'Operation Kurdistan'
Historian
Sevtap Demirci notes that the Chester project and the proposal of referendum
were also among the reasons why the British so violently quelled the Kurdish
riot:
There was an 'O.K.' in the archive
that no one knew or wrote about. I stumbled upon it unexpectedly during my
research. So I started looking to find out what that 'O.K.' meant. I thought to
myself that it couldn't mean 'okay', because the reports were intricate. If
that was an okay, they wouldn't have put dots in between. It was 'O' dot, 'K'
dot. It was in a small place. So days, months passed, and I caught it not in
the documents of the Foreign Office, but in the documents of the Secretary of
State for the Colonies. Turns out, it was short for 'Operation Kurdistan'...
Britain had put into motion the 'Operation Kurdistan' project. If you ask, what
is this operation, there is no detail. No information, no documents, just O.K.…
Within the scope of Operation
Kurdistan, the British heavily bombarded the area. It was a very covert
operation, no one knew about it. One person from the British army headquarters
and one person from the Prime Ministry… No one was privy to this. Not the
parliament, not the allies, no one. For two straight days, British ceaselessly
pounded Mosul, Kirkuk and Sulaymaniyah. The second round of negotiations in
Lausanne was supposed to start on April 23, 1923. The operation ended at 12.00
pm on April 22. The next day, when the second round of talks started in Lausanne,
Turkey no longer had people in the region that could participate in a
referendum. That operation completely ended the possibility of a referendum. If
you ask, how many people died, I don't know, too many civilians died. What did
Britain want to say? You give these privileges to the USA, but you cannot make
these decisions on these lands without my involvement. And the second outcome
was, in a sort of, taking captive the Turkish-supporting Kurdish tribes and the
indigenous people that wished to join Turkey. So when the second round started,
Turkey was no longer able to suggest that there should be a referendum.391
The British deep state was aware that,
only if it martyred everyone in the region, would it have control over Mosul.

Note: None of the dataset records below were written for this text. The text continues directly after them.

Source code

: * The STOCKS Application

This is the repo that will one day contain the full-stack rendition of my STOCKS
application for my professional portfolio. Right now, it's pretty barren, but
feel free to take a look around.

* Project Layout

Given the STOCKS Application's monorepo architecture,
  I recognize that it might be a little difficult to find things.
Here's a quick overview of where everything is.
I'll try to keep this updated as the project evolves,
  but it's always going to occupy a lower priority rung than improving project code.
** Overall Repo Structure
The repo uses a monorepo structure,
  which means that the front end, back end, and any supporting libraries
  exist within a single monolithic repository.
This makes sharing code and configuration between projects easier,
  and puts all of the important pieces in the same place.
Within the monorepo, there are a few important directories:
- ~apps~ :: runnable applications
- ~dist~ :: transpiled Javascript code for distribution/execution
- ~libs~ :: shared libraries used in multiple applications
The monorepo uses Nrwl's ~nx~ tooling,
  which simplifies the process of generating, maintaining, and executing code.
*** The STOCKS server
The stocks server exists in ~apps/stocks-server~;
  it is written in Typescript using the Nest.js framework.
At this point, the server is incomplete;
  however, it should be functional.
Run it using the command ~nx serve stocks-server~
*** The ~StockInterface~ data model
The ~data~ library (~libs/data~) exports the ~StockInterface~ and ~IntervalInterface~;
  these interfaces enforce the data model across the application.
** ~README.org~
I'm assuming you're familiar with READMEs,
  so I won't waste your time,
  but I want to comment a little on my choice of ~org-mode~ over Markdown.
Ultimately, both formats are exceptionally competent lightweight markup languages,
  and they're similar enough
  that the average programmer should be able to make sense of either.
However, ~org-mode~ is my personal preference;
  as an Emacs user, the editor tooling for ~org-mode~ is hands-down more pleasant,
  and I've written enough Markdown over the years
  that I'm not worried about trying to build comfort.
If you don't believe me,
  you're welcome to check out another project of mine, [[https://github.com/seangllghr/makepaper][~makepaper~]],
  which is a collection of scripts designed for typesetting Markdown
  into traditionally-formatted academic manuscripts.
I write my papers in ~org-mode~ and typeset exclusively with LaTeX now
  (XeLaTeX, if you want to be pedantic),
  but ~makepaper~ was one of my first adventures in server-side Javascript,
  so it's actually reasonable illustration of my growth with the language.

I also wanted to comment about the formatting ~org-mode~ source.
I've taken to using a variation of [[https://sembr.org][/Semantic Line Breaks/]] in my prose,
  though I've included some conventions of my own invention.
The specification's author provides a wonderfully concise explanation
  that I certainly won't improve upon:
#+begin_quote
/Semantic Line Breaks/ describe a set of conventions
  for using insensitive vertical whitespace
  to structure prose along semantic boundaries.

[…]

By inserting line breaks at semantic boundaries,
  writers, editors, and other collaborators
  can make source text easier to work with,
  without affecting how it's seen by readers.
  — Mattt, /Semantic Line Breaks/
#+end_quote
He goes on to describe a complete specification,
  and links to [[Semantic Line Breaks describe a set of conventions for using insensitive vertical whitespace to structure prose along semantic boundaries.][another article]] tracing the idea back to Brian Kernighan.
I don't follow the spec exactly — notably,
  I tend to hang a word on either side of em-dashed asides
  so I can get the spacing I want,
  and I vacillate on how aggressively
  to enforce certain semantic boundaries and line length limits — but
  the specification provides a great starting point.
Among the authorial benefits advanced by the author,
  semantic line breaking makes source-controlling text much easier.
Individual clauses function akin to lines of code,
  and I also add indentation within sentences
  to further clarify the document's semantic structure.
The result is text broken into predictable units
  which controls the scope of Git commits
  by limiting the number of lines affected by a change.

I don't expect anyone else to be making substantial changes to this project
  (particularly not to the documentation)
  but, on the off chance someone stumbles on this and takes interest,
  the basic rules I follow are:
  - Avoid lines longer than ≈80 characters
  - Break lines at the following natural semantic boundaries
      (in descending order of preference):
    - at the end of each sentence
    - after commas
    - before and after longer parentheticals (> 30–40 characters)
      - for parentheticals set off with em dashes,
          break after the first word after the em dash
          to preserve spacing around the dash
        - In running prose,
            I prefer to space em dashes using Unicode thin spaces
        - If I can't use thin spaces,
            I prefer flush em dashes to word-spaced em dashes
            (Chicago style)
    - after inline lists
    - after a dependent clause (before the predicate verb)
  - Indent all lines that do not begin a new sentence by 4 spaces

For this reason, it stuck to its centuries old tradition and didn't refrain
from brutally slaughtering thousands of innocent people, the indigenous
population of a region. Clearly the massacre had a purpose other than the oil
or trade routes. 'Operation Kurdistan' was the reason behind the Mosul
persistence of the British deep state. Indeed, that's why it was so secret, why
there were no official documents proving that it ever existed. As the Lausanne
talks were underway, the British deep state was carrying out its Kurdistan plan,
devised a long time ago. At the center of it was Mosul, which had to be taken
from Turkey. Kurds coming under British rule marked the first step towards building the
artificial Kurdish issue, which would continue for another hundred years. The
British deep state was convinced that Gladstone's dream of 'driving Turks back
to steppes of Central Asia' could be realized that way. Even destroying a whole
people seemed trivial if it meant goals were achieved.